▶ _Data section_
• • • •

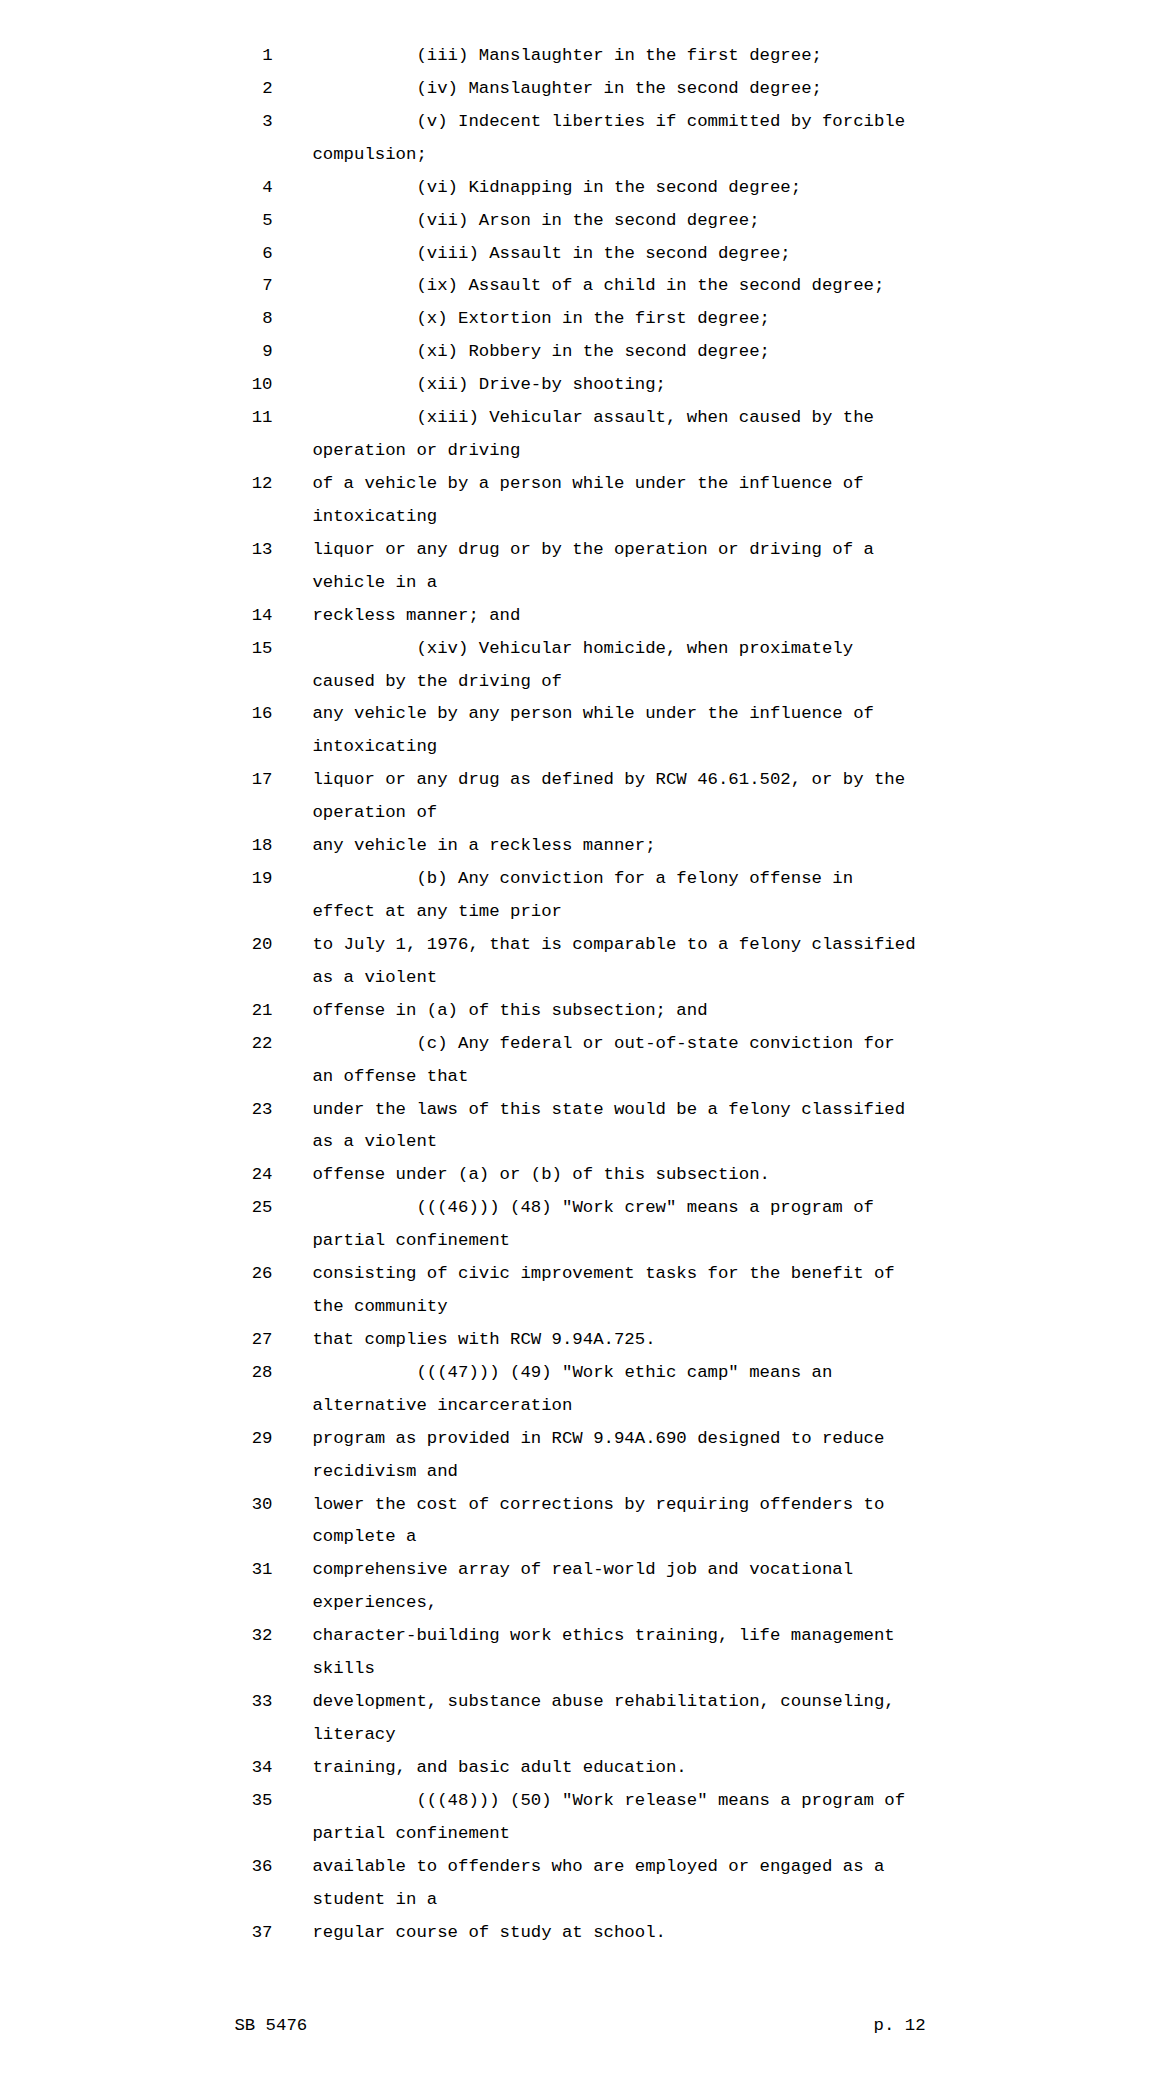(iii) Manslaughter in the first degree;
(iv) Manslaughter in the second degree;
(v) Indecent liberties if committed by forcible compulsion;
(vi) Kidnapping in the second degree;
(vii) Arson in the second degree;
(viii) Assault in the second degree;
(ix) Assault of a child in the second degree;
(x) Extortion in the first degree;
(xi) Robbery in the second degree;
(xii) Drive-by shooting;
(xiii) Vehicular assault, when caused by the operation or driving
of a vehicle by a person while under the influence of intoxicating
liquor or any drug or by the operation or driving of a vehicle in a
reckless manner; and
(xiv) Vehicular homicide, when proximately caused by the driving of
any vehicle by any person while under the influence of intoxicating
liquor or any drug as defined by RCW 46.61.502, or by the operation of
any vehicle in a reckless manner;
(b) Any conviction for a felony offense in effect at any time prior
to July 1, 1976, that is comparable to a felony classified as a violent
offense in (a) of this subsection; and
(c) Any federal or out-of-state conviction for an offense that
under the laws of this state would be a felony classified as a violent
offense under (a) or (b) of this subsection.
(((46))) (48) "Work crew" means a program of partial confinement
consisting of civic improvement tasks for the benefit of the community
that complies with RCW 9.94A.725.
(((47))) (49) "Work ethic camp" means an alternative incarceration
program as provided in RCW 9.94A.690 designed to reduce recidivism and
lower the cost of corrections by requiring offenders to complete a
comprehensive array of real-world job and vocational experiences,
character-building work ethics training, life management skills
development, substance abuse rehabilitation, counseling, literacy
training, and basic adult education.
(((48))) (50) "Work release" means a program of partial confinement
available to offenders who are employed or engaged as a student in a
regular course of study at school.
SB 5476
p. 12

• • • •

▶ _What you have to do_
Your reply should be the number of lines in the listing above that contain "offense", with nothing added.

▶ _Result_
4